DATA AS PROTECTED INVESTMENT IN THE BACKGROUND OF EINARSSON V.CANADA

This article delves into the evolving legal landscape where data is increasingly viewed as a

crucial asset international investment arbitration. It contextualises the discussion with the

Einarsson v. Canada case [“Einarsson ”], focusing on the contentious issue of whether

seismic data, used in oil and gas exploration, can be considered a protected investment

under international investment agreements. The case underscores the tension between

intellectual property [“IP ”] rights, specifically copyrights in seismic data, and regulatory

measures enacted by states for public policy objectives. The article examines how

arbitration tribunals grapple with state actions impacting the value or use of data owned

by foreign investors, such as data localisation requirements or cybersecurity regulations. It

questions whether these measures could be seen as indirect expropriation or violations of

the fair and equitable treatment standard by restricting investors’ control over their data.

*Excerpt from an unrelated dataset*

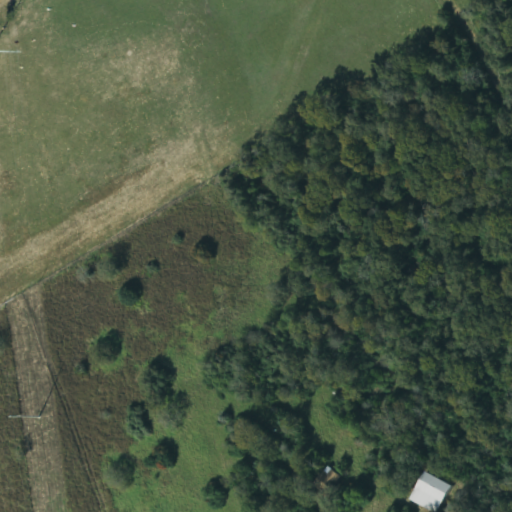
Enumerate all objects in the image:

Further, the article explores the notion of data as an economic good, its valuation, and

the legal frameworks governing its ownership and trade. It debates the argument for

recognising data as an investment, highlighting the potential implications for the

protections offered by international investment agreements to data assets. By analysing the

Einarsson case, the article provides insights into the complex interplay between protecting data-driven investments and allowing states the regulatory discretion to achieve public

policy goals. It highlights the challenges and implications for the regulatory discretion of

states, the protection of foreign investments, and the broader relationship between

international investment law and data regulation.